Psammorygma aculeatum is a species of spider in the family Zodariidae. It is endemic to South Africa and is commonly known as the Zululand Psammorygma zodariid spider.

== Distribution ==
Psammorygma aculeatum is found in the South African provinces KwaZulu-Natal, Limpopo, and Mpumalanga, with an uncertain record from the Western Cape.

== Habitat ==
The species inhabits the Indian Ocean Coastal Belt and Savanna biomes at altitudes ranging from 6 to 1,909 m above sea level.

== Description ==

Psammorygma aculeatum is known only from females.
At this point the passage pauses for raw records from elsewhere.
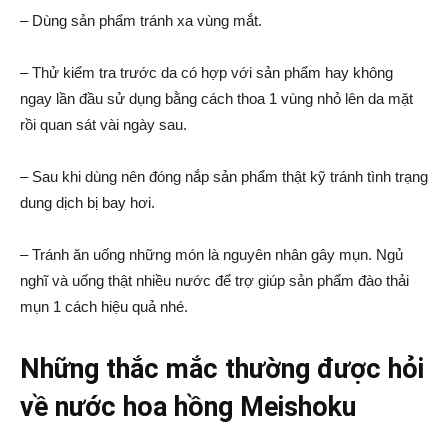
– Dùng sản phẩm tránh xa vùng mắt.
– Thử kiểm tra trước da có hợp với sản phẩm hay không
ngay lần đầu sử dụng bằng cách thoa 1 vùng nhỏ lên da mặt
rồi quan sát vài ngày sau.
– Sau khi dùng nên đóng nắp sản phẩm thật kỹ tránh tình trạng
dung dịch bị bay hơi.
– Tránh ăn uống những món là nguyên nhân gây mụn. Ngủ
nghĩ và uống thật nhiều nước để trợ giúp sản phẩm đào thải
mụn 1 cách hiệu quả nhé.
Những thắc mắc thường được hỏi
về nước hoa hồng Meishoku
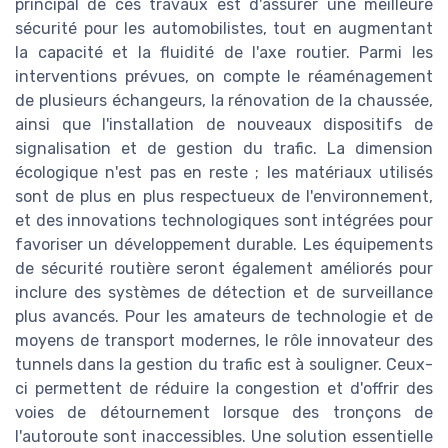
principal de ces travaux est d'assurer une meilleure
sécurité pour les automobilistes, tout en augmentant
la capacité et la fluidité de l'axe routier. Parmi les
interventions prévues, on compte le réaménagement
de plusieurs échangeurs, la rénovation de la chaussée,
ainsi que l'installation de nouveaux dispositifs de
signalisation et de gestion du trafic. La dimension
écologique n'est pas en reste ; les matériaux utilisés
sont de plus en plus respectueux de l'environnement,
et des innovations technologiques sont intégrées pour
favoriser un développement durable. Les équipements
de sécurité routière seront également améliorés pour
inclure des systèmes de détection et de surveillance
plus avancés. Pour les amateurs de technologie et de
moyens de transport modernes, le rôle innovateur des
tunnels dans la gestion du trafic est à souligner. Ceux-
ci permettent de réduire la congestion et d'offrir des
voies de détournement lorsque des tronçons de
l'autoroute sont inaccessibles. Une solution essentielle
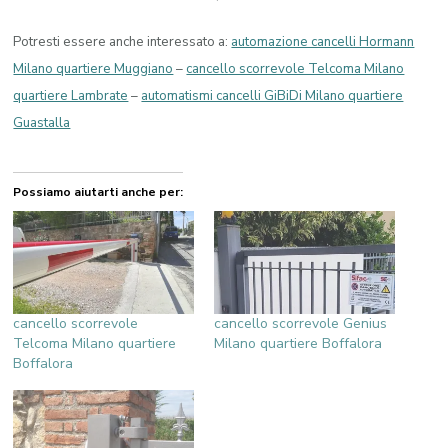
Potresti essere anche interessato a:
automazione cancelli Hormann
Milano quartiere Muggiano
–
cancello scorrevole Telcoma Milano
quartiere Lambrate
–
automatismi cancelli GiBiDi Milano quartiere
Guastalla
Possiamo aiutarti anche per:
cancello scorrevole
cancello scorrevole Genius
Telcoma Milano quartiere
Milano quartiere Boffalora
Boffalora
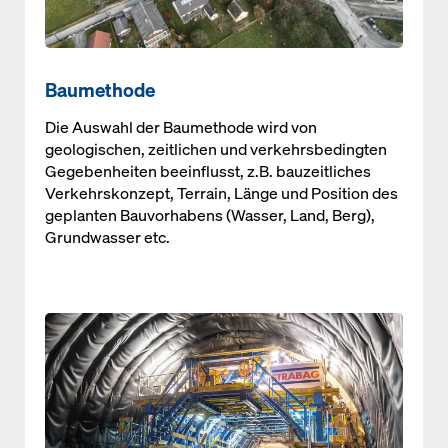
Baumethode
Die Auswahl der Baumethode wird von
geologischen, zeitlichen und verkehrsbedingten
Gegebenheiten beeinflusst, z.B. bauzeitliches
Verkehrskonzept, Terrain, Länge und Position des
geplanten Bauvorhabens (Wasser, Land, Berg),
Grundwasser etc.
Open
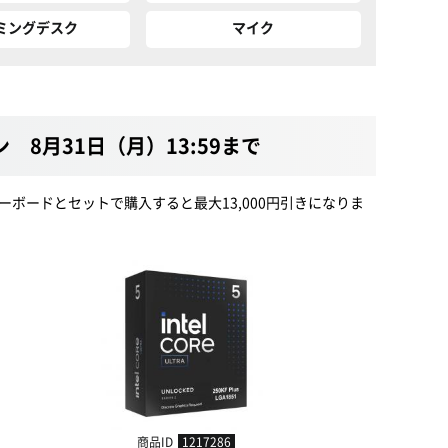
ミングデスク
マイク
 8月31日（月）13:59まで
ーボードとセットで購入すると最大13,000円引きになりま
商品ID
1217286
商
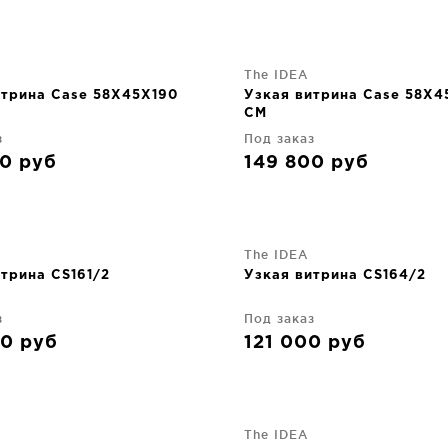
The IDEA
итрина Case 58X45X190
Узкая витрина Case 58X4
CM
з
Под заказ
00
руб
149 800
руб
The IDEA
трина CS161/2
Узкая витрина CS164/2
з
Под заказ
00
руб
121 000
руб
The IDEA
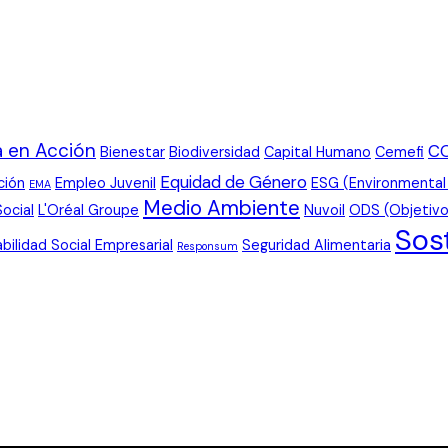
 en Acción
C
Bienestar
Biodiversidad
Capital Humano
Cemefi
Equidad de Género
ción
Empleo Juvenil
ESG (Environmental
EMA
Medio Ambiente
Social
L'Oréal Groupe
Nuvoil
ODS (Objetivo
Sos
bilidad Social Empresarial
Seguridad Alimentaria
Responsum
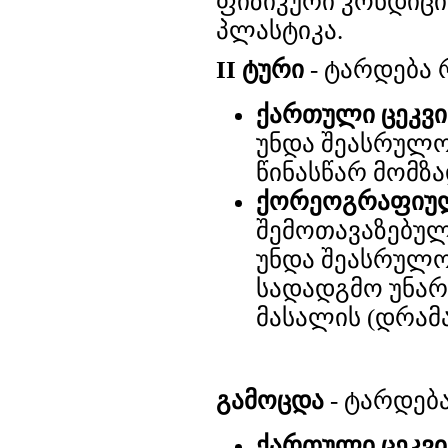
ფიზიკური კონდიციე
პლასტიკა.
II ტური
- ტარდება 
ქართული ცეკვი
უნდა შეასრულოს
წინასწარ მომზ
ქორეოგრაფიული
შემოთავაზებულ
უნდა შეასრულო
სადადგმო უნარ
მასალის (დრამ
გამოცდა
- ტარდებ
ქართული ცეკვი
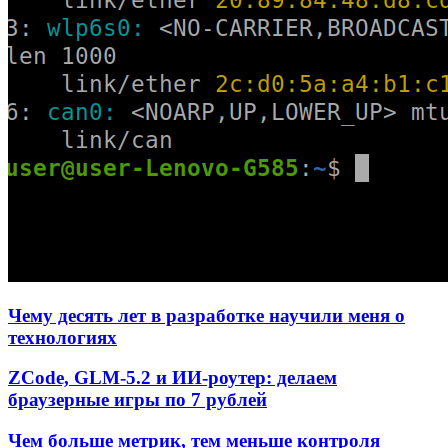
Чему десять лет в разработке научили меня о
технологиях
ZCode, GLM-5.2 и ИИ-роутер: делаем
браузерные игры по 7 рублей
Чем больше метрик, тем меньше контроля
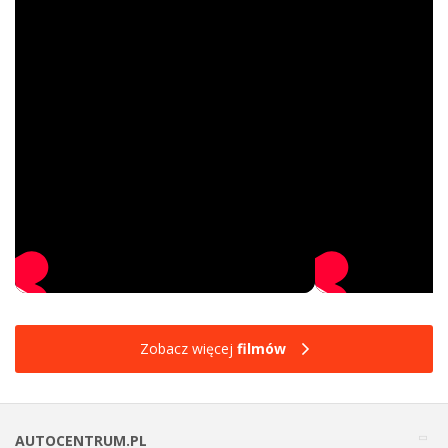
Zobacz więcej
filmów
AUTOCENTRUM.PL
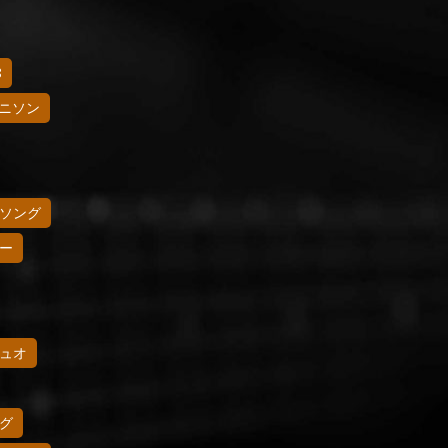
8
ニソン
ソング
ー
ュオ
グ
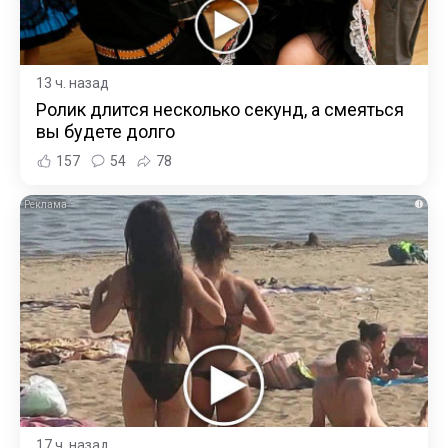
13 ч. назад
Ролик длится несколько секунд, а смеяться
вы будете долго
157
54
78
i
17 ч. назад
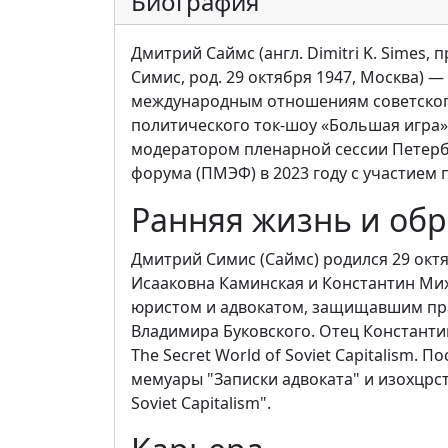
Биография
Дмитрий Саймс (англ. Dimitri K. Simes
Симис, род. 29 октября 1947, Москва) —
международным отношениям советског
политического ток-шоу «Большая игра» 
модератором пленарной сессии Петерб
форума (ПМЭФ) в 2023 году с участием
Ранняя жизнь и об
Дмитрий Симис (Саймс) родился 29 октя
Исааковна Каминская и Константин Ми
юристом и адвокатом, защищавшим пра
Владимира Буковского. Отец Константин 
The Secret World of Soviet Capitalism.
мемуары "Записки адвоката" и изохцрсти 
Soviet Capitalism".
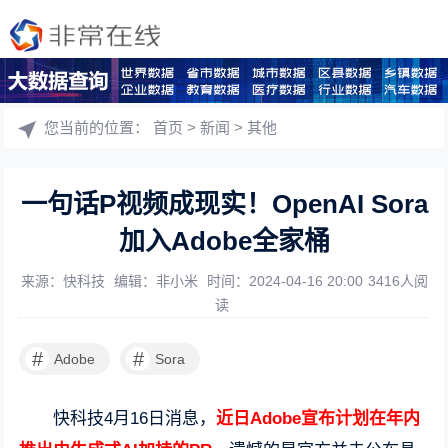
您当前的位置：
首页
>
新闻
>
其他
一句话P视频成现实！OpenAI Sora
加入Adobe全家桶
来源：快科技
编辑：非小米
时间：2024-04-16 20:00
3416人阅
读
#
#
Adobe
Sora
快科技4月16日消息，
近日Adobe宣布计划在年内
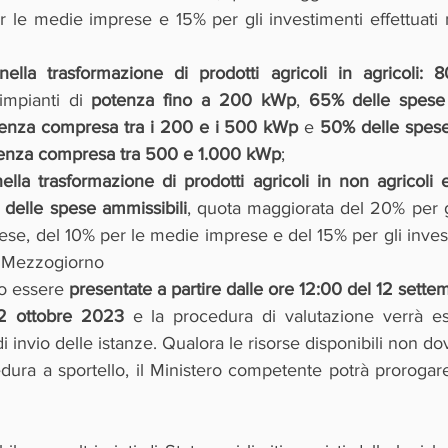
 le medie imprese e 15% per gli investimenti effettuati n
nella trasformazione di prodotti agricoli in agricoli: 
impianti di 
potenza fino a 200 kWp
, 
65% delle spese 
enza compresa tra i 200 e i 500 kWp
 e 
50% delle spese
enza compresa tra 500 e 1.000 kWp
;
ella trasformazione di prodotti agricoli in non agricoli 
 delle spese ammissibili
, quota maggiorata del 20% per gl
ese, del 10% per le medie imprese e del 15% per gli investi
l Mezzogiorno
o essere 
presentate a partire dalle ore 12:00 del 12 sette
12 ottobre 2023
 e la procedura di valutazione verrà e
i invio delle istanze. Qualora le risorse disponibili non do
dura a sportello, il Ministero competente potrà prorogare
According to the original description, the abdomen is decorated with a crescent-shaped spot of light color, sometimes yellowish to white. The legs and pedipalps are black, with only the tarsi being dark brown to almost black.

== Ecology ==
Psammorygma aculeatum are burrowing spiders, but little is known about their specific behavior. They inhabit coastal and savanna regions.

== Conservation ==
The species is listed as Least Concern by the South African National Biodiversity Institute despite being known only from females, due to its wide geographical range. It is protected in multiple reserves including Ndumo Game Reserve, uMkhuze Game Reserve, and Verloren Vallei Nature Reserve.